If a very strict definition is applied by regulators, and a final rule isn’t expected until the spring, it could become more difficult, and more costly, for home buyers to secure mortgage financing.
“People have some very different ideas of how to define this,” said Michael Fratantoni, vice president of research and economics at the Mortgage Bankers Association. “Some would say if it doesn’t have a 30 percent down payment, it’s not a QRM. For a first-time home buyer, that would really be eye-opening. It definitely has the potential to turn the market upside down. “This could dramatically tighten underwriting much more than what the lenders have already done. It’s going to make it even tougher to work through the housing overhang.”
Wells Fargo has told regulators it supports exempting mortgages with a 30% down payment. Community banks worry such a strict definition would curtail home mortgage lending. “If you have to have 30 percent down, the American dream would become the American fantasy,” said Nick Parisi, a senior vice president at Standard Bank and Trust Co. in Hickory Hills, Ill.
Additional regulation on mortgage bankers will mean a thinning of their ranks, weeding out the unscrupulous players. But it also will lessen consumers’ ability to comparison-shop widely for the best home mortgage product. “That means less competition, and generally, less competition is not good for the consumer,” said Bob Walters, chief economist for Quicken Loans Inc. “It might mean that your interest rate over time is a little higher. A less competitive industry has to work less hard.”
Tighter lending requirements already have steered 40% of buyers to secure Federal Housing Administration-backed loans, which carry their own set of fees. FHA-backed loans are exempt from the Dodd-Frank provision.
Another new wrinkle to the mortgage market is that beginning in March, Freddie Mac will raise fees for mortgages sold to Freddie that carry higher loan-to-value ratios. The additional fees will vary depending on the borrower’s credit score and the loan-to-value ratio, but in some cases the upfront fees will increase by as much as 0.75% of a loan’s balance. If a lender passes along a 0.25% fee to the borrower, it could add about $10 to the monthly payment on a $200,000 mortgage, according to Freddie Mac.
In late December, Fannie Mae announced its own series of considerable loan-level price adjustments, effective April 1, for mortgages with greater than a 60% loan-to-value that will apply even to consumers with credit scores above 700.

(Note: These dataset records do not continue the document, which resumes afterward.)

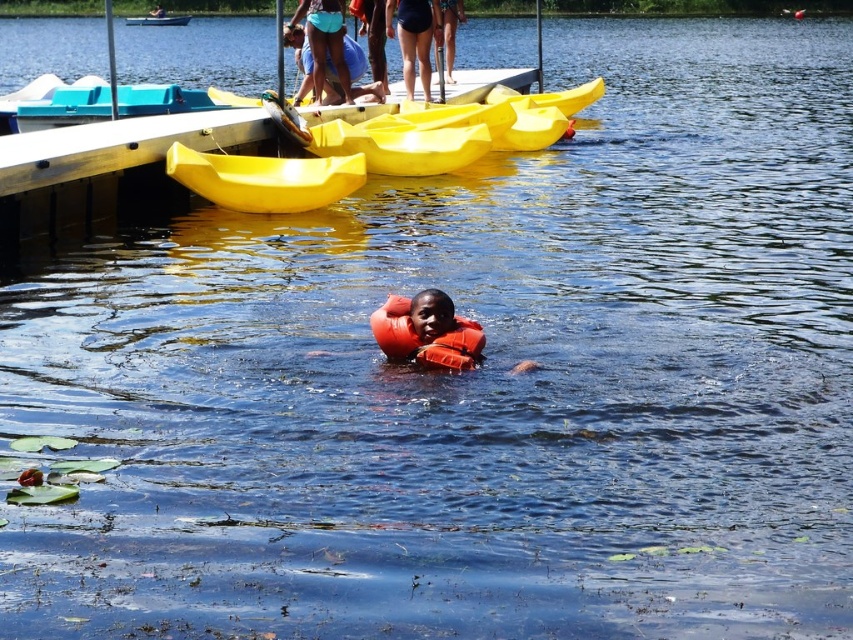
You are standing at the edge of the lake and see two points marked in the scene. Which of the two points, point (430, 346) or point (428, 70), is closer to you?

Point (430, 346) is closer to the viewer than point (428, 70).

You are a photographer trying to capture a photo of the yellow matte kayak at upper center and the blue denim shorts at upper center. Since you want both subjects in the frame, which one should you focus on first to ensure the kayak is visible behind the shorts?

The yellow matte kayak at upper center is positioned under the blue denim shorts at upper center, so you should focus on the blue denim shorts at upper center first to ensure the kayak is visible behind it.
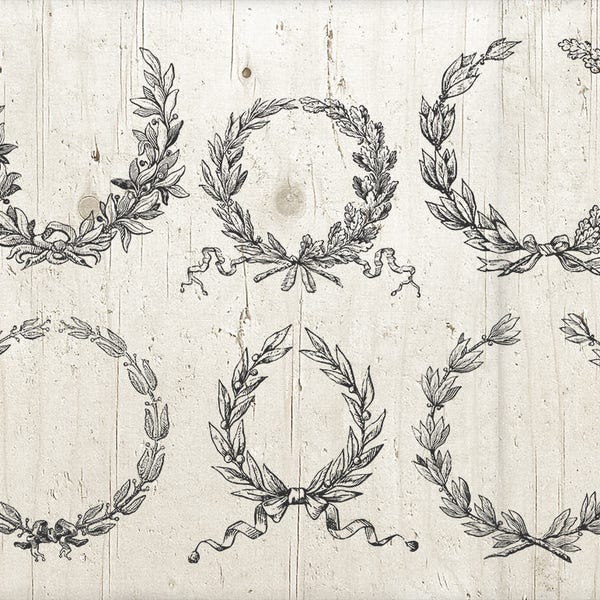
Where is `ends of ribbon on first wreath top row`? ends of ribbon on first wreath top row is located at coordinates (10, 252), (18, 255), (93, 254), (102, 247).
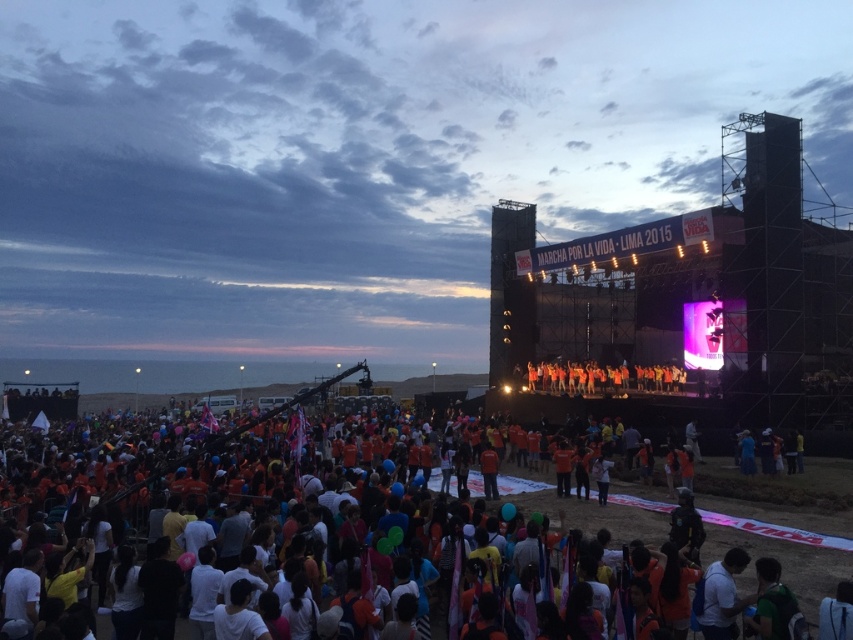
Question: Which point is farther from the camera taking this photo?

Choices:
 (A) (549, 392)
 (B) (440, 595)

Answer: (A)

Question: Where is orange t-shirts at lower center located in relation to orange fabric people at center in the image?

Choices:
 (A) below
 (B) above

Answer: (A)

Question: Can you confirm if orange t-shirts at lower center is thinner than orange fabric people at center?

Choices:
 (A) yes
 (B) no

Answer: (B)

Question: Does orange t-shirts at lower center have a greater width compared to orange fabric people at center?

Choices:
 (A) no
 (B) yes

Answer: (B)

Loan fees aren’t the only item going up: So is the cost of money itself. The average rate on 30-year, fixed-rate mortgages has been below 5% since early May, but economists predict those days are nearing an end.
General guidance on mortgage rates for a 30-year, fixed-rate mortgage call for them to stay under 6% for the year and likely falling somewhere between 4.75% and 5.5%. Still, that could be a jolt to buyers on the sidelines who watched rates drop to as low as 4.2% in the fall.
(c) 2011, Chicago Tribune.
Distributed by McClatchy-Tribune Information Services.